◆ Text excerpt
--*--

Political experts offer advice to the next president

The next president needs to rebuild America’s international relations for the good of the world and this country, according to two political pundits who are offering advice to whoever occupies the White House next.

Leading the nation and dealing with conflicts around the globe requires knowledge of different religious — like the difference between Sunni and Shiite Muslims — former Secretary of State Madeleine Albright said during a recent stop at the University of Denver.

The comment, a thinly veiled swipe at Republican presidential candidate John McCain, who has publicly confused the two, drew some chuckles from the crowd.

Earlier this year, Albright penned an opinion piece that appeared in The Boston Globe, titled "Ten Rules for No. 44" — advice designed for the next president of the United States.

Albright wrote:

Every incoming president faces full-blown crises and an impending dust-up or two, but the winner of this year’s campaign will confront headaches unmatched since at least Vietnam.

--*--

◆ Recorded information
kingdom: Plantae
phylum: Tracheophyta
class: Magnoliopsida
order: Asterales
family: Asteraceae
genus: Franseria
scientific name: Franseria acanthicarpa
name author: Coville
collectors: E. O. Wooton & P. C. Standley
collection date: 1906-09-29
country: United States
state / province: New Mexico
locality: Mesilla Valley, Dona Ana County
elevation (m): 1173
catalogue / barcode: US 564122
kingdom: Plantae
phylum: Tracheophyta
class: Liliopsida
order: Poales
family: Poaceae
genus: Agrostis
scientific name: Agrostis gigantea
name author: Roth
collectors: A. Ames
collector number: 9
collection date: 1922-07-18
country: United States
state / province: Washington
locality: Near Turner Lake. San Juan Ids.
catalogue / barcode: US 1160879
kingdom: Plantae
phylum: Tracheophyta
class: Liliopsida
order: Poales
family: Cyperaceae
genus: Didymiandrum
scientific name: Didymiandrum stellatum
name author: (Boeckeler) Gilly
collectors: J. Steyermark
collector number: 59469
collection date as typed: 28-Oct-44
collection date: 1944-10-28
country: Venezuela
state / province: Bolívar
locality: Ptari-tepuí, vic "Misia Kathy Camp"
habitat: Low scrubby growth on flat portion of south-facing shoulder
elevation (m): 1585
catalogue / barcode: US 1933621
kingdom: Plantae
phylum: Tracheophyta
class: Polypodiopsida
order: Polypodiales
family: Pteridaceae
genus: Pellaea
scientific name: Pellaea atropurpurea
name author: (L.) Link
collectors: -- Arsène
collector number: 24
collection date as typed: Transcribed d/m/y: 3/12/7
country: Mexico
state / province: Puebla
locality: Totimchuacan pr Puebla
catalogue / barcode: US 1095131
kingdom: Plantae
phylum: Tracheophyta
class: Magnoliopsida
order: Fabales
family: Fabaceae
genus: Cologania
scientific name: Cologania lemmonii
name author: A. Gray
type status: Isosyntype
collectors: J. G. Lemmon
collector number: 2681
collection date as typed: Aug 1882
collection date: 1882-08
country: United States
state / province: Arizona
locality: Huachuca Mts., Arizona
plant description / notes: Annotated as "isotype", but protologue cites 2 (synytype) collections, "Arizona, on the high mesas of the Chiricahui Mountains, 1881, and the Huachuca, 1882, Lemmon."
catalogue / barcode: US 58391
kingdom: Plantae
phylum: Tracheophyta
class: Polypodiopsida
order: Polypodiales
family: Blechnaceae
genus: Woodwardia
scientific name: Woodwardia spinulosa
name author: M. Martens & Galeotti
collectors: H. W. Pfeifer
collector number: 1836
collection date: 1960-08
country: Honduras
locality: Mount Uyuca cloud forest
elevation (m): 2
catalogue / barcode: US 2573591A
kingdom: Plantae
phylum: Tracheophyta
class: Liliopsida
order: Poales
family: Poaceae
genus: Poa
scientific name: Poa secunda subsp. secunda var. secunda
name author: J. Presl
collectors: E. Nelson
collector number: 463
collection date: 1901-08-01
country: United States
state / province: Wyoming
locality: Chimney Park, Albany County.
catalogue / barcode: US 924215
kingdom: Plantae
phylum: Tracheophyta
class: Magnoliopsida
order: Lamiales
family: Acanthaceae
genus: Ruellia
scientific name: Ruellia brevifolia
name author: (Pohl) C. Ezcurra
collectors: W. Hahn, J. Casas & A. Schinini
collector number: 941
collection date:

--*--

◆ What is needed
List every person, university, and newspaper that the article on advice to the next president names. Answer using only the text; consult nothing beyond it.

◆ Response to the exercise
Madeleine Albright; John McCain; University of Denver; The Boston Globe